The ideal length of a movie is somewhere around two hours. The ideal length of a mobile game session can be as short as a few seconds.
After trying the newest version of the Oculus Rift, I’m wondering if the ideal length of a virtual reality experience is only a few minutes.
The hardcore VR enthusiasts who turn up for virtual reality meetups and events like Oculus Connect advocate for a future where VR is livable, a place where you could spend hours playing games or socializing with friends. For the average user, though — the Facebook user — those visions may be from a far-flung and not especially interesting corner of the long tail.
The official word from Oculus is that these demos are just that — a too-brief teaser of more to come.
“I hate to say this, but it really is just starting,” co-founder Palmer Luckey said. “You think about a typical game development cycle … we’re two years into the company. Most games are, like, halfway through development at that point. We’re starting to see the beginnings of really cool games but they’re not yet developed to the point where it’s like, ‘This is clearly a win. This is clearly the future.'”
The meta of it all is that Oculus does need to have that “clearly the future” content for marketing and positioning reasons, at least. And over time, the gaming world has come to define “the future” to mean longer playtime, better graphics, deeper stories, more buttons on controllers and overall a higher level of complexity. When I asked about the latest batch of tech demos, Luckey pointed to a decidedly not-complex game, Doodle Jump.

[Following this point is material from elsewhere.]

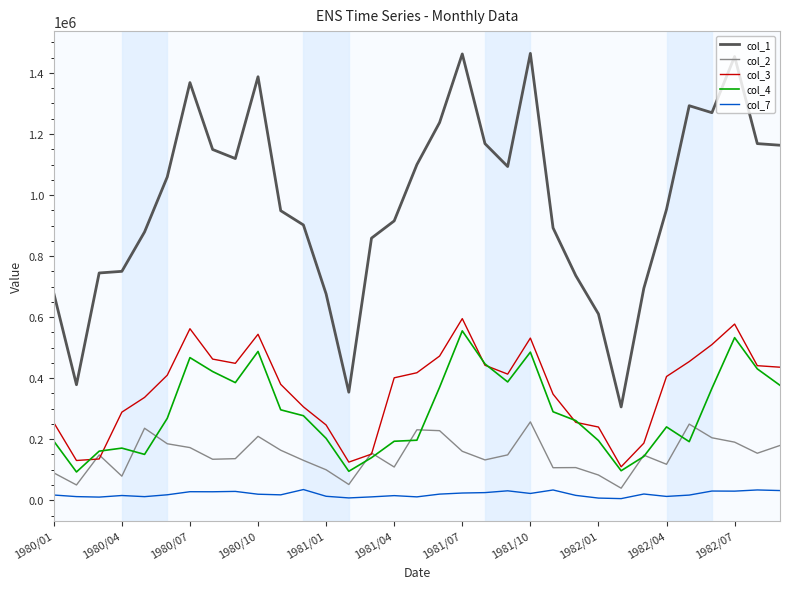

Does the chart have visible grid lines?

No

“I’d say that most mobile games are not much further than being a tech demo,” he said. “It’s some great game mechanic, some core thing that makes it really fun to play. But there’s not always a ton of content. Look at Doodle Jump: Is Doodle Jump really beyond most PC tech demos? Of course not. It’s very simple. But people keep coming back to it and playing it. ”
Nevertheless, Luckey maintained that simple experiences are not what will “drive virtual reality to a billion people.” An odd claim, given that mobile devices and their stripped-down experiences already number in the billions.

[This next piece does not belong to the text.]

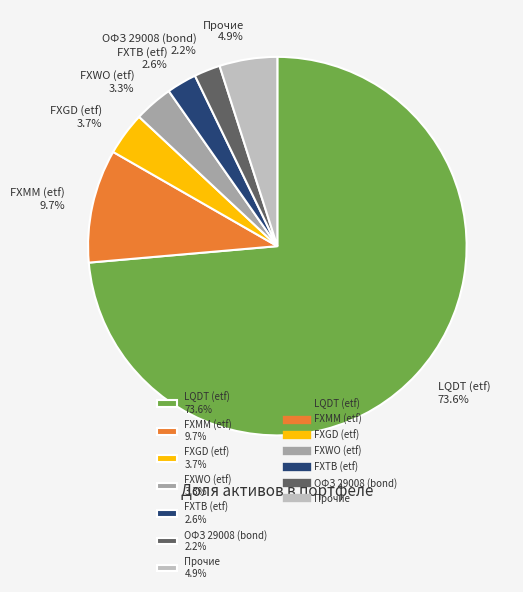

What portion of the pie excludes FXMM (etf) 9.7%?

90.3%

The tech demos at Oculus Connect were short and simple, but also compelling and diverse enough to have lots of replay value. In one, demo-ers got up close and personal with an angry Tyrannosaurus rex, which bent over to roar right in their faces; in another, they could crouch and lean in close to inspect a tiny town seemingly made of paper, full of blink-and-you’ll-miss them details like an alien UFO abducting someone from a building; one of the near-final demos was an endless psychedelic tunnel of glowing Tron-like panels, which glided toward and past the user’s head.
None of these experiences, on its own, would be a “killer app” for virtual reality. But if there were hundreds or thousands of them at comparable levels of quality, VR might be a more compelling sell for non-gamers.
“A lot of people look at this and their first thought is, ‘Oh, Brendan, that’s really neat, but I’m not a gamer,'” Oculus CEO Brendan Iribe said in an interview. “It’s always going to be about gaming. But these kind of experiences that we’re showing today are comfortable. They’re fun for people to see. They’re eye-opening.”
For better or for worse, though, those traits are not enough for the company’s core messaging. Details about when the Rift will be headed to consumers are still under wraps, but the first big wave of mainstream VR content is scheduled to start later this fall with the launch of the Samsung Gear VR.